Present day groups that hold to this error are the United Pentecostal and United Apostolic Churches. They deny the Trinity, teach that the name of God is Jesus, and require baptism for salvation. These modalist churches often accuse Trinitarians of teaching three gods. This is not what the Trinity is. The correct teaching of the Trinity is one God in three eternal coexistent persons: The Father, the Son, and the Holy Spirit.
http://www.carm.org/heresy/modalism.htm
The anti-Trinitarian belief that the Father, Son and Holy Spirit are “modes” of God, but not true persons capable of interacting with one another.
http://www.basictheology.com/definitions/Modalism/
This last site has an accurate one line summary of Modalism. The NT reveals the Father, Son, and Holy Spirit interacting with each other as individual entities each with the ability to make decisions independent of the other.

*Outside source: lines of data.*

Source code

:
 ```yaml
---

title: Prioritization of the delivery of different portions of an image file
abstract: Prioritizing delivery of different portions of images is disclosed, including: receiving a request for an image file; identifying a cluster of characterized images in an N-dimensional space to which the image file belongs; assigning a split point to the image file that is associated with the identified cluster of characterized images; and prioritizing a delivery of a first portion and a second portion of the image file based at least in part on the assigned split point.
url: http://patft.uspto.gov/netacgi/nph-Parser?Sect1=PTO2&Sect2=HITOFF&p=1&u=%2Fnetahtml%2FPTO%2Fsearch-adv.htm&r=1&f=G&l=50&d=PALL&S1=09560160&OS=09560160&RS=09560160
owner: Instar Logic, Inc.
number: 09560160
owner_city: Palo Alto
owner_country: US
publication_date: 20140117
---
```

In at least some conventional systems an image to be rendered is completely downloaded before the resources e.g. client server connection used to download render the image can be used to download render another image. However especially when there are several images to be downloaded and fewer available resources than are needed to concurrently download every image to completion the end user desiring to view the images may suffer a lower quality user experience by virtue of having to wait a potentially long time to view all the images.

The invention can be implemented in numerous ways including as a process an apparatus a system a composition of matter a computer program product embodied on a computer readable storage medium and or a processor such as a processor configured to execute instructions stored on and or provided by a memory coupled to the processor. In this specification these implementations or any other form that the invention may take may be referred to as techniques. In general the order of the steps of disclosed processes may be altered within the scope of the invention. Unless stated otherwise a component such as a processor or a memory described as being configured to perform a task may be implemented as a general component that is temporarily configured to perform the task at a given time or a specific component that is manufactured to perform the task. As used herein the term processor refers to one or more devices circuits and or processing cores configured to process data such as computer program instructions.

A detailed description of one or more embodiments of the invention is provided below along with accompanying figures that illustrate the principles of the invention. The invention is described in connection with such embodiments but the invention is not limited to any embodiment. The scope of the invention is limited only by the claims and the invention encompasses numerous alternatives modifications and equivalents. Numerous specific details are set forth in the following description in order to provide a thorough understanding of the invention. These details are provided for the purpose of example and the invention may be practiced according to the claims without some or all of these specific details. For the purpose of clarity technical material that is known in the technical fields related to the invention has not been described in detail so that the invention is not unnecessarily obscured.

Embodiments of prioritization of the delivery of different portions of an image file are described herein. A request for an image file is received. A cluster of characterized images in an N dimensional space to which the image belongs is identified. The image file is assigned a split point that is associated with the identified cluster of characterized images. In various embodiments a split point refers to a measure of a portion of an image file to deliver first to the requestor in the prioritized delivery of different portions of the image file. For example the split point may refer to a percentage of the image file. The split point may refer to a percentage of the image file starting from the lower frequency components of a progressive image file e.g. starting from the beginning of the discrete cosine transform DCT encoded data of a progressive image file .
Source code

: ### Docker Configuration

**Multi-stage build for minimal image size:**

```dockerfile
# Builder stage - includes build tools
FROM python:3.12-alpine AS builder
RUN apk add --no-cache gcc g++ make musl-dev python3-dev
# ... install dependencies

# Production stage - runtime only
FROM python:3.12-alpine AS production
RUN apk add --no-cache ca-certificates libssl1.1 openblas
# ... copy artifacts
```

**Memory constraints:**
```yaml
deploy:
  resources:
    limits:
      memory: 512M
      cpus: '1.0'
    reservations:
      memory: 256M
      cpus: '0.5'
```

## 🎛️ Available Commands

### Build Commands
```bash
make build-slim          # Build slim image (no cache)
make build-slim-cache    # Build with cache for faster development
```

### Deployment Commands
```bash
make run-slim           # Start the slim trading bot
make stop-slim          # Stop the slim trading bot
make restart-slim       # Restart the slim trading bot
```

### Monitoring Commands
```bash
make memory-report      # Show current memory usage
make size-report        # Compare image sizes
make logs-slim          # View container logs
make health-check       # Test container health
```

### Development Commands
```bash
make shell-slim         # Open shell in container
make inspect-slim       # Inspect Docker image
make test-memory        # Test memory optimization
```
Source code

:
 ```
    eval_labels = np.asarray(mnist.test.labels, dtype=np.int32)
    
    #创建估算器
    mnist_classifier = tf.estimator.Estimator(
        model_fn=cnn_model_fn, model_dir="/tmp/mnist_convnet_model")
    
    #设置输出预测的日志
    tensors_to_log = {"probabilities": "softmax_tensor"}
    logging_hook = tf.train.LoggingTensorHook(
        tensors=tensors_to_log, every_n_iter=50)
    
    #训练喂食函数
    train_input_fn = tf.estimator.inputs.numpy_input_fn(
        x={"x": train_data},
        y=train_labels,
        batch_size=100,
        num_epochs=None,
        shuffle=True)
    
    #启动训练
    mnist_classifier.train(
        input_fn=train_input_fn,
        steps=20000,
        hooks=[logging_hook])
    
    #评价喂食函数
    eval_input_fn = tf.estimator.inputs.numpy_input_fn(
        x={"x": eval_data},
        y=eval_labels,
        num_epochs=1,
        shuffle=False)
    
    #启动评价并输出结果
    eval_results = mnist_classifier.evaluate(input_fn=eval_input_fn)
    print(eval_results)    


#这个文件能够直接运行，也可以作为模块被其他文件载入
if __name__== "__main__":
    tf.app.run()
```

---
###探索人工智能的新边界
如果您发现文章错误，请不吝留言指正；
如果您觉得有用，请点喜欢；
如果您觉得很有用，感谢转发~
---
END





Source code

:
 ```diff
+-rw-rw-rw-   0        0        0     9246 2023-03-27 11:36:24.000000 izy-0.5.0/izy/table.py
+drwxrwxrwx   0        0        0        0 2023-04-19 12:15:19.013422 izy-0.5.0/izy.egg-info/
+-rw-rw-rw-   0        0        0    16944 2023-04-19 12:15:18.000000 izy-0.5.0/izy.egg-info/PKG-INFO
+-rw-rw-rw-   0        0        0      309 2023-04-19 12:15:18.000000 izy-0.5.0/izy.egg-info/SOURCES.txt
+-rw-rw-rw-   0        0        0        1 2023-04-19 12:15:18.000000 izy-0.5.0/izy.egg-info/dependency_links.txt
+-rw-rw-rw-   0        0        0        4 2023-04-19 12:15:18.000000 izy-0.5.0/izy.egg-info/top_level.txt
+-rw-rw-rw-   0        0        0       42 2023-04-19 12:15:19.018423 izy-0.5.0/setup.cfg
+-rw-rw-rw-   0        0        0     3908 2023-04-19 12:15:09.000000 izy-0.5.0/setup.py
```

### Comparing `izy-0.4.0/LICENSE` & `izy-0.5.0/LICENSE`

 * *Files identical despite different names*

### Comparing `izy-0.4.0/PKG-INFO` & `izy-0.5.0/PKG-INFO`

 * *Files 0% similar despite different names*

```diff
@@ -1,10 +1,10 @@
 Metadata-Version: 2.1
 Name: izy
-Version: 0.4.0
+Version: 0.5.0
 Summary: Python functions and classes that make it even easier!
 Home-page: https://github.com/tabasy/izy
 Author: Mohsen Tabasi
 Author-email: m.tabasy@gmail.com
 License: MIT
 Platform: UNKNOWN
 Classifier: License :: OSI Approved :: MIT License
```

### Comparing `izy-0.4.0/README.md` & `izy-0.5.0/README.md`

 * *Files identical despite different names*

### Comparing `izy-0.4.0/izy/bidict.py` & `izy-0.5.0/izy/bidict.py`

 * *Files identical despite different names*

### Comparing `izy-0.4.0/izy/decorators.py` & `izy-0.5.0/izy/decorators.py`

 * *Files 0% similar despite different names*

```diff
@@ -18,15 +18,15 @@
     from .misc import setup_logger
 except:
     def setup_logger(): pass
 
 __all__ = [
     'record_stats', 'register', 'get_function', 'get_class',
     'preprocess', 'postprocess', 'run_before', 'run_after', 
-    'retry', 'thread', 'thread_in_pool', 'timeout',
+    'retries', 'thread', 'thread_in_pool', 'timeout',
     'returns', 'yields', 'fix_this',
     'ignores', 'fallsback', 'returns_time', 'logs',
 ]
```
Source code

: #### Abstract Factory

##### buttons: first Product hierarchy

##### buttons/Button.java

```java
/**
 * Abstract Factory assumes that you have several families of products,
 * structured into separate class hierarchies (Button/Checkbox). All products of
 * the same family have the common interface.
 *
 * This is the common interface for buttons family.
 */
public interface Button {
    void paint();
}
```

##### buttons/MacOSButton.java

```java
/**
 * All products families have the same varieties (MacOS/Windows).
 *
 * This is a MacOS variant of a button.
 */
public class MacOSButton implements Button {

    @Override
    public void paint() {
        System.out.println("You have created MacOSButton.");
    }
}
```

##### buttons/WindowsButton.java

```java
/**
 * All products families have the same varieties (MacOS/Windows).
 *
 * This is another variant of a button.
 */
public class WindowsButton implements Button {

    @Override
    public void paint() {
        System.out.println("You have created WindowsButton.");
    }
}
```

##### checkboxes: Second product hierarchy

hisway wrote:As Jesus told Peter, 'Flesh and blood hath not revealed it unto thee but the Father in heaven; this Truth is only revealed to the hungry and thirsty. It was never intended for the mocker nor the scoffer. Neither was it intended for the wise and prudent but unto babes.
What did Peter say?
Matthew 16:15-20
15 He said to them, "But who do you say that I am?" 16 And Simon Peter answered and said, "Thou art the Christ, the Son of the living God." 17 And Jesus answered and said to him, "Blessed are you, Simon Barjona, because flesh and blood did not reveal this to you, but My Father who is in heaven. 18 "And I also say to you that you are Peter, and upon this rock I will build My church; and the gates of Hades shall not overpower it. 19 "I will give you the keys of the kingdom of heaven; and whatever you shall bind on earth shall be bound in heaven, and whatever you shall loose on earth shall be loosed in heaven." 20 Then He warned the disciples that they should tell no one that He was the Christ. NAS
Peter acknowledged that Jesus is the Messiah (Christ) the savior expected by the Hebrews.
Isaiah 45:21
21 "Declare and set forth your case;
Indeed, let them consult together.
Who has announced this from of old?
Who has long since declared it?
Is it not I, the LORD?
And there is no other God besides Me,
A righteous God and a Savior;
There is none except Me. NAS
Not a manifestation but God in the flesh!
Galatians 4:6-7
6 And because you are sons, God has sent forth the Spirit of His Son into our hearts, crying, "Abba! Father!" 7 Therefore you are no longer a slave, but a son; and if a son, then an heir through God. NAS
If the Son is a manifestation of God then how does a manifestation have a spirit God can send forth into our hearts? Your Gnostic logic breaks down under Biblical truth because if Jesus was a manifestation His spirit and God who is spirit cannot be divided as Paul teaches it is. And this hisway answers your question about Christians throughout the world having Jesus in their midst. His spirit is omnipresent, which is a characteristic of God, and the Holy Spirit.
Genesis 1:2 tells us the God and the Spirit are two distinct forces or entities.
Genesis 1:1-2
1:1 In the beginning God created the heavens and the earth. 2 And the earth was formless and void, and darkness was over the surface of the deep; and the Spirit of God was moving over the surface of the waters. NAS
God is spirit so why do you have God’s spirit “moving over the surface of the waters”? Is it your contention that God’s spirit has a spirit?
The Trinity is a Biblical fact easily discerned by anyone who comes to God’s truth with childlike understanding, not Aristotlian logic.